Paul L. Caron
Dean




Tuesday, July 6, 2021

Shaviro: The Trump Organization Tax Indictment Is Not A 'Fringe Benefits' Case

Following up on Saturday's post, New York Times: Trump Organization Is Charged With Running 15-Year Employee Tax Scheme:  Daniel Shaviro (NYU), The Weisselberg Indictment Is Not A “Fringe Benefits” Case:

In the days before the July 1, 2021 issuance of the Manhattan District Attorney’s Weisselberg-Trump Organization indictment, public anticipation was positively underwhelming. It would just be a fringe benefits case, we were told – meaning, a dispute, of a picayune sort that almost never yields criminal charges, regarding whether or not an employee’s use of, say, a company car or apartment yielded taxable income, in the face of admitted personal benefit but also with plausible claims of business purpose other than the purely compensatory. Everyone does it, we heard, and it shouldn’t be the basis for a criminal fraud charge. What’s more, this ostensibly would just be a New York State or City income tax issue, not federal, thus limiting the scale and monetary significance of the claimed wrongdoing.

Then the indictment dropped, and it turns out that public expectations could scarcely have fallen further short than they were of the magnitude of what was actually being charged. Let me spell out the particulars under several headings:

1. This is no mere fringe benefits case.
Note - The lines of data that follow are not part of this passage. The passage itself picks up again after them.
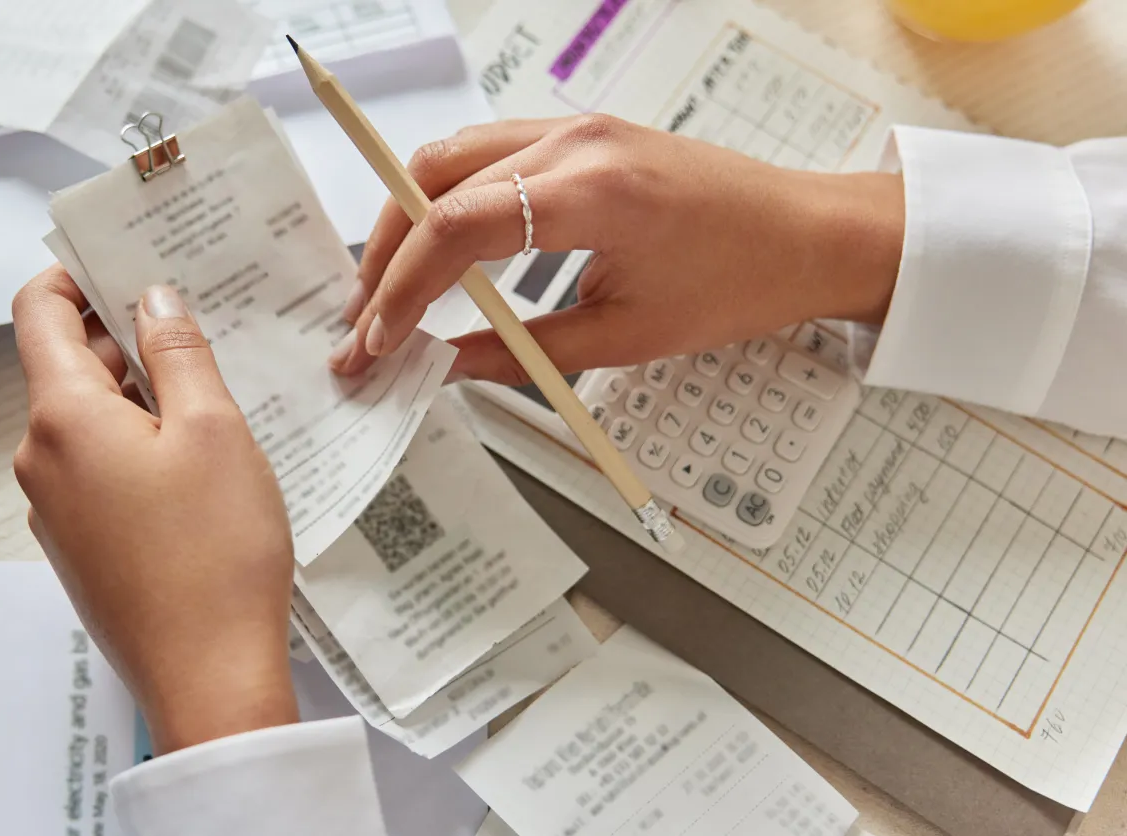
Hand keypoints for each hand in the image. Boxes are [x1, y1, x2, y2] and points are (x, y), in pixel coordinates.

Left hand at [13, 266, 298, 753]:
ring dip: (137, 397)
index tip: (118, 260)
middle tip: (193, 322)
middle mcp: (41, 461)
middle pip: (65, 368)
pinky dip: (136, 448)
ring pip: (86, 423)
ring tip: (211, 397)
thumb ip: (178, 352)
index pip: (37, 313)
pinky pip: (97, 472)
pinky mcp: (80, 548)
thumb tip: (154, 300)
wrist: (208, 677)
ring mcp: (54, 510)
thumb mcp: (213, 431)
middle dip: (124, 338)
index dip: (73, 275)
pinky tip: (197, 464)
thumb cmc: (215, 558)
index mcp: (61, 418)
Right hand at [329, 115, 904, 382]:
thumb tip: (445, 367)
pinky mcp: (581, 135)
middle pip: (434, 180)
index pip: (455, 228)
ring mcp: (576, 129)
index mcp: (593, 193)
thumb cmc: (740, 282)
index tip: (377, 340)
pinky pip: (487, 154)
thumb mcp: (627, 337)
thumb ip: (522, 352)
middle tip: (364, 320)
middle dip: (385, 253)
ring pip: (451, 157)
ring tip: (387, 288)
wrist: (810, 234)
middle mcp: (575, 144)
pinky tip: (438, 248)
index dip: (401, 288)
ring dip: (407, 219)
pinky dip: (446, 198)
It is a straight-out fraud case, claiming that the defendants kept double books: phony ones to show the tax authorities, and accurate ones to be hidden from view. The question of whether a given company apartment or car might in theory (with appropriate supporting facts) have been an excludable fringe benefit turns out to be almost completely irrelevant. A better analogy to what is being charged here is the following: Suppose that your employer pays you monthly, through automatically deposited paychecks that end up being included on your annual W-2. But suppose that each month you could stop by the front office, request an envelope full of cash in unmarked bills, and have your W-2 reduced accordingly. So your true income would be the same as if you hadn’t stopped by, but you’d be reporting less salary. If your employer kept careful records of all the cash it gave you, and also still deducted it all, we would basically have this case. That is far different from simple failure to pay taxes on fringe benefits, which is how the indictment has been widely misunderstood, thanks in part to Trump’s defense lawyers’ laying the groundwork before the charges were made public on Thursday. ...

10. What was Donald Trump’s role in all this? The indictment notes that “tuition expenses for Weisselberg’s family members [were]… paid by personal checks drawn on the account of and signed by Donald J. Trump.” It also states that, in 2005, “the Trump Corporation, acting through its president,” entered into the New York City apartment lease on Weisselberg’s behalf” – listed as an overt act in furtherance of the claimed conspiracy to evade federal income tax (Second Count; Overt Act #1).

Otherwise, however, there is little direct discussion of what Donald Trump himself did or knew personally in relation to the facts asserted in the indictment. If Trump is subsequently indicted by the DA in connection with the crimes alleged here or anything else, his conviction would require proof in court, beyond a reasonable doubt, of his requisite criminal actions and intent. In the courtroom of public discussion and debate, however, any claim that the crimes asserted in the indictment could have occurred without his participation and knowledge may be viewed by many as begging credulity.